Издав то ли всхлип, то ли кхек, то ли что-то еще горловое, папа, мурлыча, направляется к вешалке.
Карман невысокий, плоскогубцы большие. Забытые, они тяжело свешиваются из кармана. Мама, пораженная изменением в папе, сверлит их взглядом.
— А на обратном пути, м и л ы й! — кричит ему, измененно-мурлычащему, зайди, будь любезен, в овощной
магазин! У нас нет моркови! Капусты!.. Картошки!.. И лука!
Это только так называется — плоскогубцы.
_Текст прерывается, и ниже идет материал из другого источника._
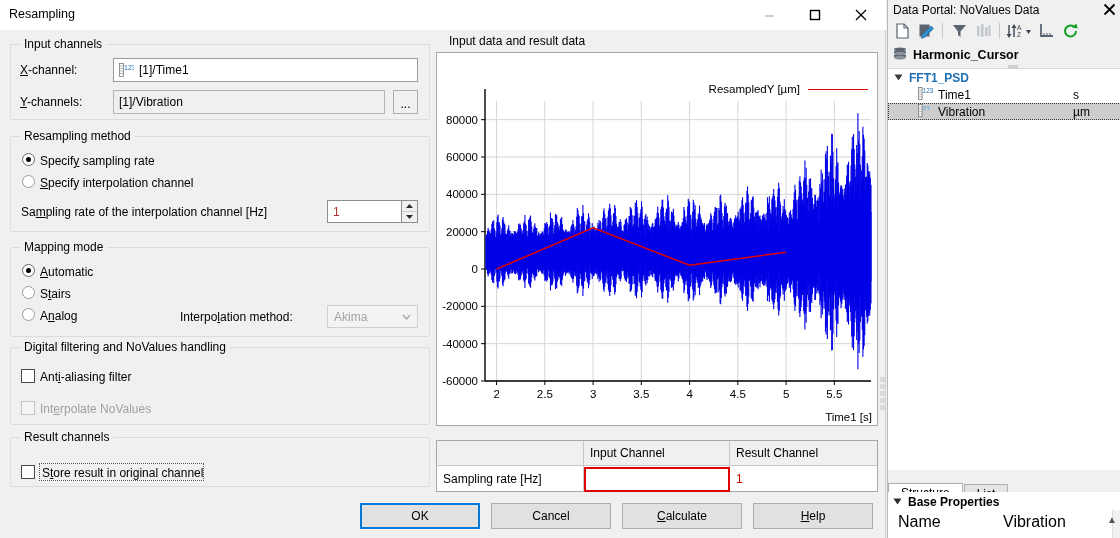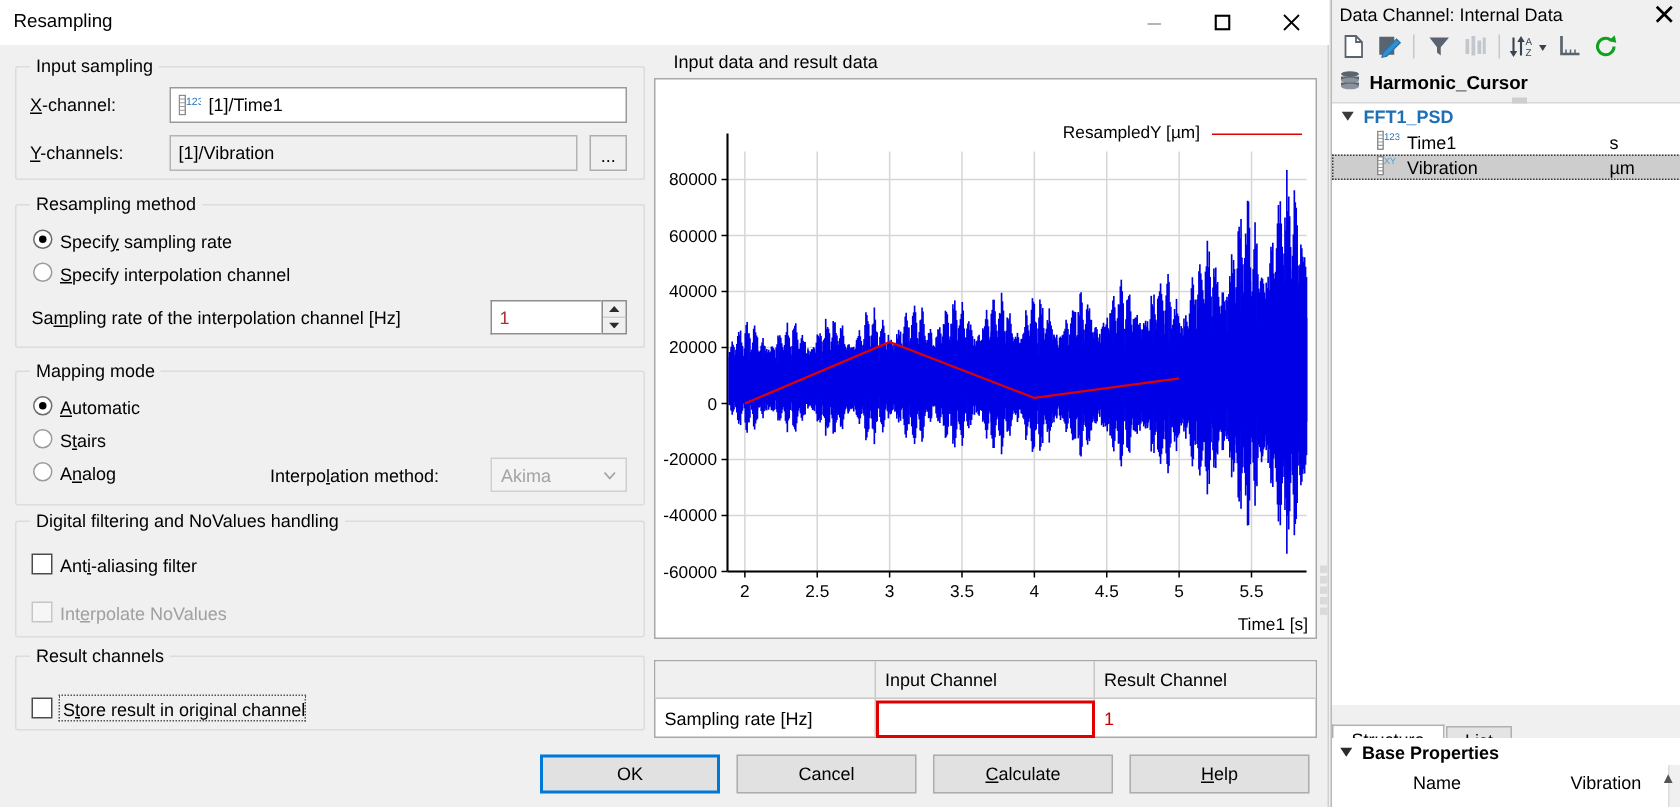--- a/index.html
+++ b/index.html
@@ -128,21 +128,21 @@
   .ptabs { position:absolute; left:0; top:471px; width:233px; height:33px;
            display:flex; align-items:flex-end; border-bottom:1px solid #b0b0b0; }
   .ptab { height:19px; padding:0 12px; display:flex; align-items:center;
           font-size:12px; border:1px solid #b0b0b0; background:#e4e4e4;
           border-bottom:none; margin-right:1px; }
   .ptab.active { background:#fff; height:20px; border-bottom:1px solid #fff; }
 
   .props { position:absolute; left:0; top:492px; width:233px; height:46px; background:#fff; }
   .prop-head { display:flex; align-items:center; height:20px; padding-left:5px;
                font-weight:bold; font-size:12px; }
-  .prop-row { display:flex; height:20px; font-size:12px; align-items:center;padding-left:44px; }
+  .prop-row { display:flex; height:20px; font-size:16px; align-items:center; }
   .prop-row .pk { width:110px; padding-left:10px; }
   .prop-row .pv { flex:1; padding-left:5px; }
   .prop-caret { position:absolute; right:4px; top:22px; font-size:10px; color:#555; }
   .prop-sb { position:absolute; right:0; top:18px; width:9px; height:28px; background:#f0f0f0;
              border-left:1px solid #dcdcdc; }
 </style>
 </head>
 <body>
 
 <div class="root">
@@ -163,21 +163,21 @@
       </div>
       <div class="wbtn btn-close">
         <svg width="12" height="12" viewBox="0 0 12 12">
             <line x1="1" y1="1" x2="11" y2="11" stroke="#000" stroke-width="1.2"></line>
             <line x1="11" y1="1" x2="1" y2="11" stroke="#000" stroke-width="1.2"></line>
           </svg>
       </div>
     </div>
 
     <div class="group" style="left:10px; top:44px; width:420px; height:76px;">
-      <div class="group-title">Input sampling</div>
+      <div class="group-title">Input channels</div>
     </div>
     <div class="lbl" style="left:20px; top:63px;">
       <u>X</u>-channel:
     </div>
     <div class="textbox" style="left:113px; top:58px; width:305px; height:24px;">
       <span class="chanicon">
         <svg width="15" height="14" viewBox="0 0 15 14">
           <rect x="0.5" y="0.5" width="4" height="13" fill="#fff" stroke="#7a7a7a" stroke-width="0.8"></rect>
           <line x1="0.5" y1="3" x2="4.5" y2="3" stroke="#9a9a9a" stroke-width="0.7"></line>
           <line x1="0.5" y1="5.5" x2="4.5" y2="5.5" stroke="#9a9a9a" stroke-width="0.7"></line>
@@ -1602,21 +1602,21 @@
       <i></i>
         <i></i>
         <i></i>
         <i></i>
         <i></i>
     </div>
   </div>
 
   <div class="portal">
     <div class="portal-title">
-      <span>Data Channel: Internal Data</span>
+      <span>Data Portal: NoValues Data</span>
       <div class="portal-close">
         <svg width="13" height="13" viewBox="0 0 13 13">
             <line x1="1.5" y1="1.5" x2="11.5" y2="11.5" stroke="#000" stroke-width="1.8"></line>
             <line x1="11.5" y1="1.5" x2="1.5" y2="11.5" stroke="#000" stroke-width="1.8"></line>
           </svg>
       </div>
     </div>
 
     <div class="ptoolbar">
       <div class="tb-ico">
На самом-то деле губы у них хоть и плоские, но с мелкими такими зубцами. Когда плоскогубцы ныряют вниз головой из кармана, их пасть раскрывается, и папа орет.
— М и л ы й, никак ты ушибся? — слышит папа встревоженно-воркующий голос. — Господи, таскаешь в карманах всякую пакость!
Плоскогубцы щерят свои мелкие частые зубы. Папа орет, потрясая ногой, как если б по ней бестактно взбиралась гадюка— холодная, беспощадная.
Образцовая мама сует в папин рот карамельку.
— М и л ы й, — шепчет она. Глаза ее излучают печаль и безропотность. Кажется, в эту минуту она с папой прощается. Кажется — навсегда. Эта Тигрица!.. Сплошное коварство!.. — М и л ы й! — повторяет жена. — Не забудь про картошку! Килограммчиков десять!
«Милый», многократно повторенное, придает карамельке вкус мыла. Карамелька проскальзывает в папино горло. Изо рта папы исходит мыльный пузырь… Впрочем, пузырь — это, пожалуй, уж слишком. Литературное преувеличение. Но душа папы, безусловно, клокочет: Как, впрочем, и душа образцовой мамы Коляна.
А у Вовчика папа — зараза.
Во всяком случае, так мама Вовчика говорит. А она знает, что говорит. Даром, что не такая она образцовая.
— У, зараза! — говорит в сердцах в объемистую папину спину. — Конечно ж, у тебя неотложное дело?
Спина папина в полинявшей футболке недвижна, горой. Но шея и уши краснеют. По телевизору передавали футбол, спартаковцы бегали в красном, но шея и уши у папы стали краснее.
Мама подходит и трескает по полинявшей спине своим жилистым кулаком.